Recursive patterns that cause run-away Lambda functions - AWS Lambda

Recursive patterns that cause run-away Lambda functions

AWS services generate events that invoke Lambda functions, and Lambda functions can send messages to AWS services. Generally, the service or resource that invokes a Lambda function should be different to the service or resource that the function outputs to. Failure to manage this can result in infinite loops.

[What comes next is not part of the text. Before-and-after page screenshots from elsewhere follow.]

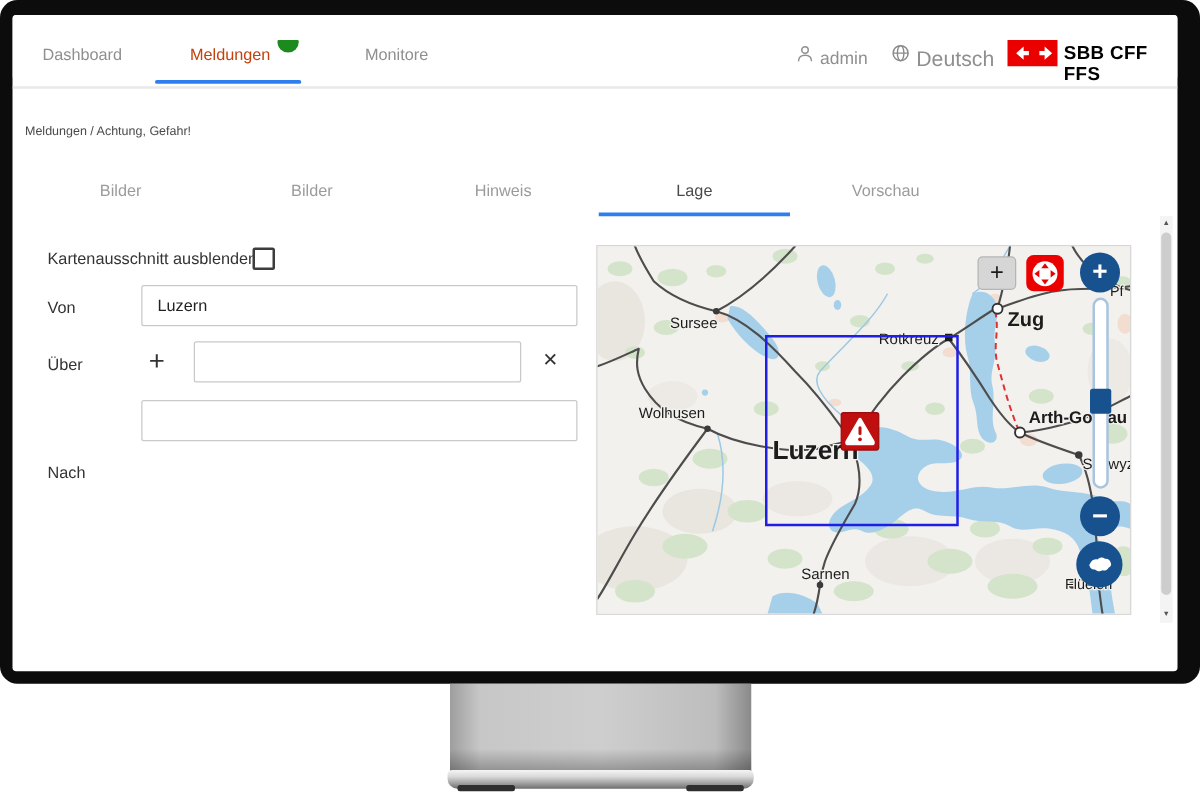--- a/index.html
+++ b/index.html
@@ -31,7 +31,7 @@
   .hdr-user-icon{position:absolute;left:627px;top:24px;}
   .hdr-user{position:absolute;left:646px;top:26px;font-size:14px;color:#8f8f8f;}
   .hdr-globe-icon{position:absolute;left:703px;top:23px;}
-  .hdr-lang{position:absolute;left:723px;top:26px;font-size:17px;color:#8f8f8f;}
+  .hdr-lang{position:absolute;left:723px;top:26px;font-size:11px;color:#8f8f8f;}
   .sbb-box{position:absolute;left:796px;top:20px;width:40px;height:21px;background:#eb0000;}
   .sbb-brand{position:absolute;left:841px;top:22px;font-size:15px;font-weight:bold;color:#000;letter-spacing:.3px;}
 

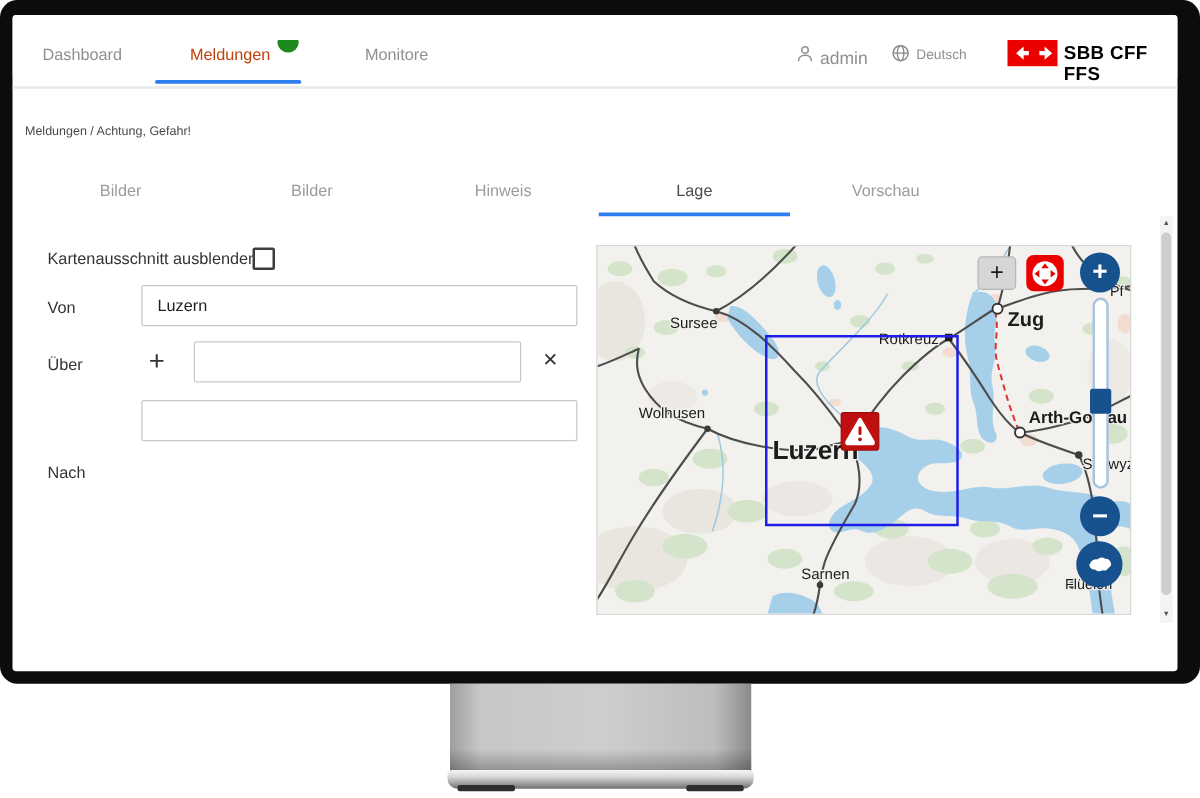--- a/index.html
+++ b/index.html
@@ -40,7 +40,7 @@
   
   .tabs{position:absolute;left:10px;top:128px;width:918px;height:33px;display:flex;}
   .tab{width:153px;height:33px;text-align:center;font-size:13px;color:#9b9b9b;line-height:26px;box-sizing:border-box;}
-  .tab.active{color:#4a4a4a;border-bottom:3px solid #2e7ef0;}
+  .tab.active{color:#4a4a4a;border-bottom:3px solid #2e7ef0;font-weight:bold;}
 
   
   .flabel{position:absolute;font-size:13px;color:#333;}

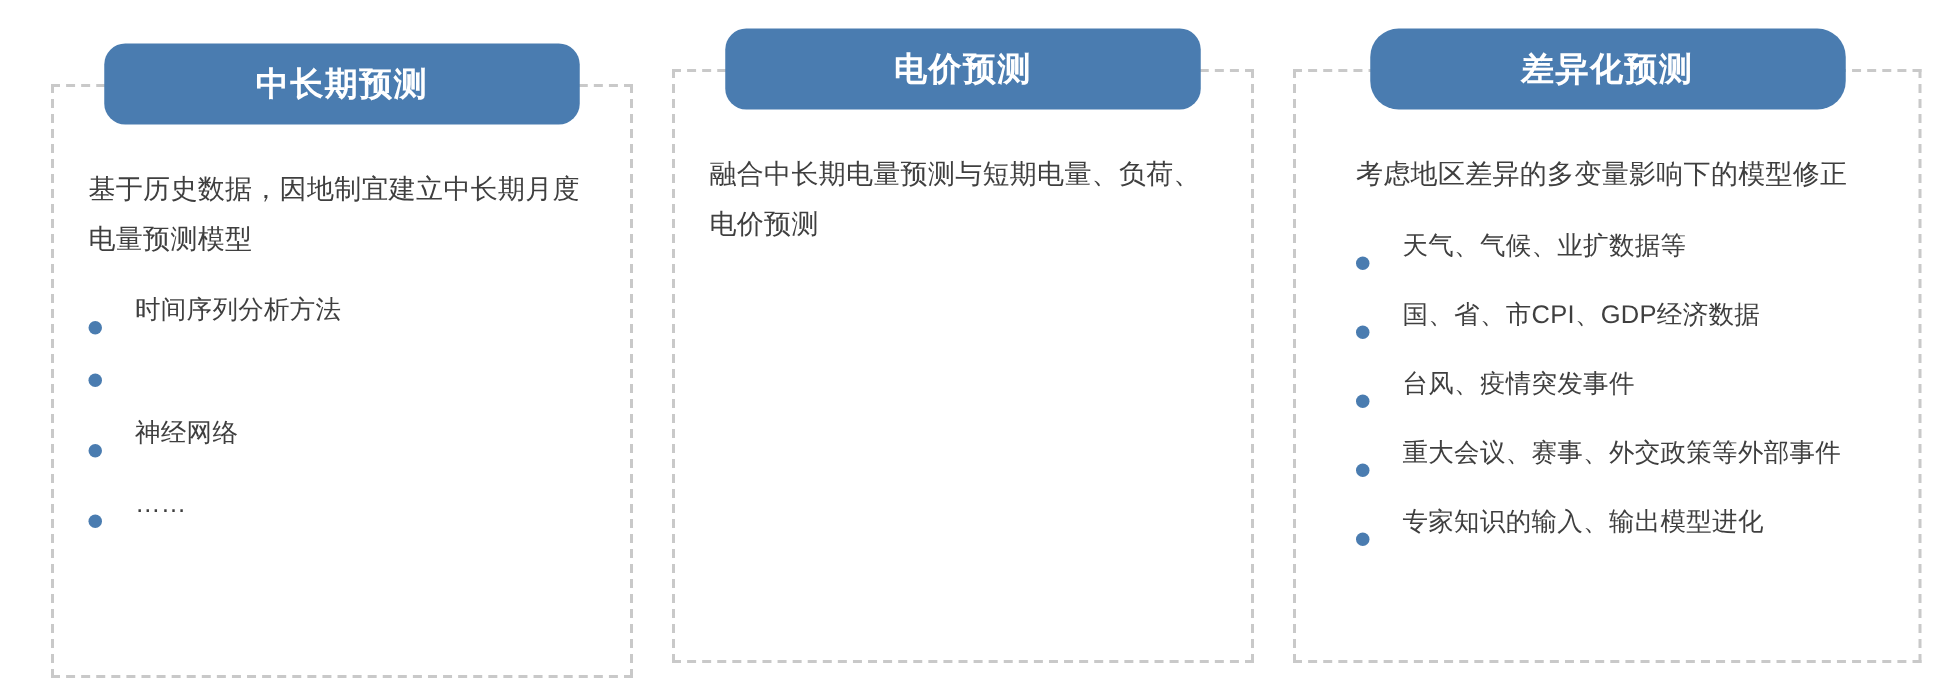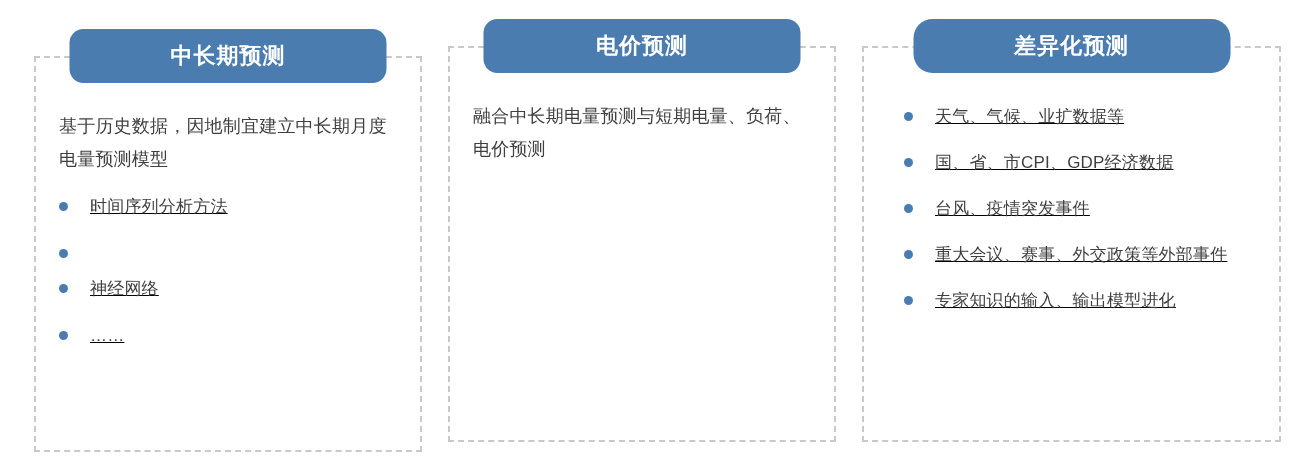--- a/index.html
+++ b/index.html
@@ -154,6 +154,7 @@
       <span>差异化预测</span>
     </div>
     <div class="panel-body">
+      <p class="intro">考虑地区差异的多变量影响下的模型修正</p>
       <ul class="bullets">
         <li class="bullet-row">
           <span class="bullet-dot"></span>

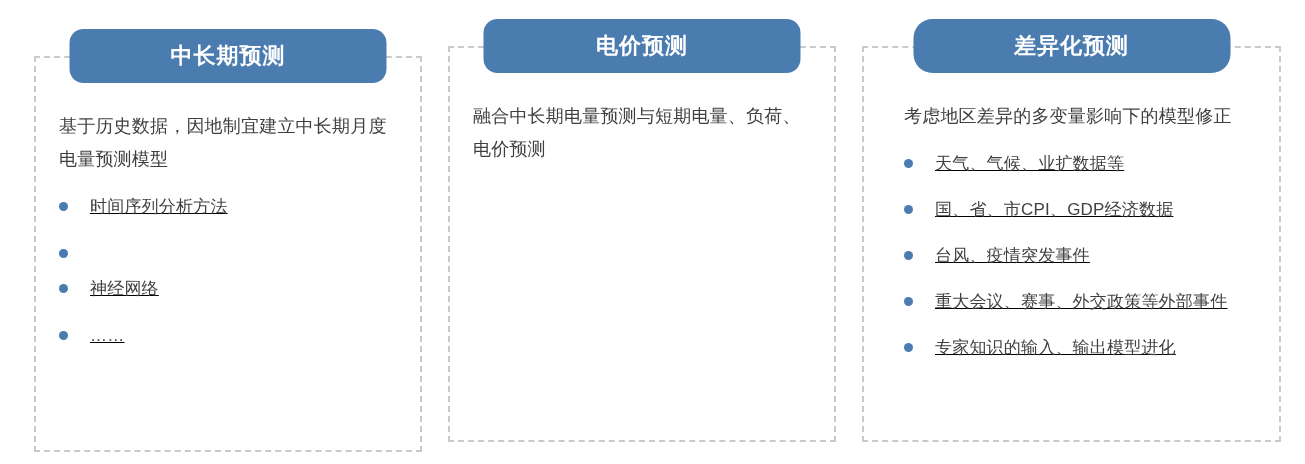--- a/index.html
+++ b/index.html
@@ -74,9 +74,8 @@
 
   .bullet-row {
     display: flex;
-    align-items: flex-start;
+    align-items: flex-end;
     margin-bottom: 14px;
-    text-decoration: underline;
   }
 
   .bullet-dot {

For example, a Lambda function writes an object to an S3 object, which in turn invokes the same Lambda function via a put event. The invocation causes a second object to be written to the bucket, which invokes the same Lambda function:

event driven architectures figure 15

While the potential for infinite loops exists in most programming languages, this anti-pattern has the potential to consume more resources in serverless applications. Both Lambda and S3 automatically scale based upon traffic, so the loop may cause Lambda to scale to consume all available concurrency and S3 will continue to write objects and generate more events for Lambda. In this event, you can press the “Throttle” button in the Lambda console to scale the function concurrency down to zero and break the recursion cycle.

This example uses S3 but the risk of recursive loops also exists in SNS, SQS, DynamoDB, and other services. In most cases, it is safer to separate the resources that produce and consume events from Lambda. However, if you need a Lambda function to write data back to the same resource that invoked the function, ensure that you:

  • Use a positive trigger: for example, an S3 object trigger may use a naming convention or meta tag that is only triggered on the first invocation. This prevents objects written from the Lambda function from invoking the same Lambda function again. See the S3-to-Lambda translation application for an example of this mechanism.

  • Use reserved concurrency: setting the function’s reserved concurrency to a lower limit prevents the function from scaling concurrently beyond that limit. It does not prevent the recursion, but limits the resources consumed as a safety mechanism. This can be useful during the development and test phases.

  • Use CloudWatch monitoring and alarming: by setting an alarm on a function’s concurrency metric, you can receive alerts if the concurrency suddenly spikes and take appropriate action. See monitoring and observability in Monitoring and observability for more information.